- Country: South Africa
- Part of: South African National Defence Force
- Anniversaries: 1 August 1997

Commanders
- Chief of Joint Operations: Lt. Gen Rudzani Maphwanya

= Joint Operations Division =

The Joint Operations Division is a component of the South African National Defence Force tasked with conducting Joint Operations involving the various arms of the SANDF.

==History==
The Joint Operations Division was established on 1 August 1997 during a major reorganisation of the armed forces.

Before the re-organisation each arm of Service had an operations staff responsible for deploying its units as directed by the Service chief and the Chief of the SANDF. The Chief of the SANDF had an operations staff, playing a co-ordinating role.

Following the re-organisation, each arm of service had to provide properly trained and equipped forces to Joint Operations. Joint Operations would then deploy these forces as necessary and revert to their parent service following the mission.

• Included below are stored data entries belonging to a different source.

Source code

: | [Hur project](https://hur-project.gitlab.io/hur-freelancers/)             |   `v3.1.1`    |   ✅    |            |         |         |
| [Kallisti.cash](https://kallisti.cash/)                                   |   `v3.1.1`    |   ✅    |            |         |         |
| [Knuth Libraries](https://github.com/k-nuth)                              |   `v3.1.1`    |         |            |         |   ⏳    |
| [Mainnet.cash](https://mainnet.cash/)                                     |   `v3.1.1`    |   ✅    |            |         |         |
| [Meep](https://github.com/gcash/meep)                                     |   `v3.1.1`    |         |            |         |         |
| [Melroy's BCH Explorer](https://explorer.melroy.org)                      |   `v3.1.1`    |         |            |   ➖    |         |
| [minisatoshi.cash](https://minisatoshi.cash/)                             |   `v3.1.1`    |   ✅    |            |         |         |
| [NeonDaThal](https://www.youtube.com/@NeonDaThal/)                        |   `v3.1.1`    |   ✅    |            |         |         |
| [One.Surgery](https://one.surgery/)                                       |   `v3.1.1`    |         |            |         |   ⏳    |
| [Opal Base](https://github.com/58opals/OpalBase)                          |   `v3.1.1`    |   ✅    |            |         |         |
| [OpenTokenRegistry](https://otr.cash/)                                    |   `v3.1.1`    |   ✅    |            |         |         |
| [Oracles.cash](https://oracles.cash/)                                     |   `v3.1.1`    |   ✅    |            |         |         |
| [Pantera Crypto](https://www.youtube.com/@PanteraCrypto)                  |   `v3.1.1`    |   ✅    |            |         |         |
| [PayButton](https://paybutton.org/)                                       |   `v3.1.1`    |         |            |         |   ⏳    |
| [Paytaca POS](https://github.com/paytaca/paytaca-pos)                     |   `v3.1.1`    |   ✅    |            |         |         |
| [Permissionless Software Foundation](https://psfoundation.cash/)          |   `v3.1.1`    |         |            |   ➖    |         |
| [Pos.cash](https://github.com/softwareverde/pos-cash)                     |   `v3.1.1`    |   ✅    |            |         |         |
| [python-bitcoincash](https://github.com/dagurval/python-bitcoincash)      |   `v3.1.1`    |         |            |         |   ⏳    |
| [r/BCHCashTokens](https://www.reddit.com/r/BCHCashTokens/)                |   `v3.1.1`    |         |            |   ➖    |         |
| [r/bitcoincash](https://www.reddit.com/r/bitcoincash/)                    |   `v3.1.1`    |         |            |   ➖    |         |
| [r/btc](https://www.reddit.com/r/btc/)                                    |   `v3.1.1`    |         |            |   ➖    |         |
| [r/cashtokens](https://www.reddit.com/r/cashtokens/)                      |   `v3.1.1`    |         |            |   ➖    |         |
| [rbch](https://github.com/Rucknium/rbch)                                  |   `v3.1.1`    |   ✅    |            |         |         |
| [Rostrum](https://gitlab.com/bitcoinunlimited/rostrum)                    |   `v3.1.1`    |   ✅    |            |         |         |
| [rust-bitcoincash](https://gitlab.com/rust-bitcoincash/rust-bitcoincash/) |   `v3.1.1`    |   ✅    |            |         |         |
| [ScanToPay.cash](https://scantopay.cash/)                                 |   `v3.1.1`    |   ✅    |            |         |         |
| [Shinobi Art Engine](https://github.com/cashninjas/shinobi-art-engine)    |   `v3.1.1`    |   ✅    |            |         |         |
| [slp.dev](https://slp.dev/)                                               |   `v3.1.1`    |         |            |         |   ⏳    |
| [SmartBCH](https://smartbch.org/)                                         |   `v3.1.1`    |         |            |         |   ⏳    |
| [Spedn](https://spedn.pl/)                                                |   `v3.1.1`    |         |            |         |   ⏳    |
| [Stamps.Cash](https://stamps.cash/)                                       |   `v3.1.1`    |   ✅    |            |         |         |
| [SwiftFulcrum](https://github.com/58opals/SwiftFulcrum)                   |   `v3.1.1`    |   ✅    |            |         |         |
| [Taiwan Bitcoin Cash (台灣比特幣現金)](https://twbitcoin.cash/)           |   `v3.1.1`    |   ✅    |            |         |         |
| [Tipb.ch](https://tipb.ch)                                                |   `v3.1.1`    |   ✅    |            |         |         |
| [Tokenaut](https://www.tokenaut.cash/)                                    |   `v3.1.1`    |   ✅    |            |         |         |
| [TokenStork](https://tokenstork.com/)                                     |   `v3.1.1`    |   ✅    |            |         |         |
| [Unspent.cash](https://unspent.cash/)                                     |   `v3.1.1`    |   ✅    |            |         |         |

The exception is the Special Forces Brigade, which is directly under the command of the Chief of the SANDF and is permanently allocated to Joint Operations.

There are nine joint operational-tactical headquarters (HQ) under the SANDF Chief of Joint Operations, under which many Army units operate. For example, Regional Joint Task Force North (RJTFN) is situated in Pietersburg, commanded by a major-general. The RJTFN HQ is responsible for the operational deployment of the Group headquarters or tactical headquarters under its command. RJTFN is subdivided into areas, each under the operational control of a group headquarters. For example, the Group headquarters at Musina is called the Soutpansberg Military Area. The other areas are Group 33, Nelspruit; Group 12, Ermelo; and Group 14, Pietersburg.

Headquarters Regional Joint Task Force West is located in Cape Town, while HQ Regional Joint Task Force East is in Durban.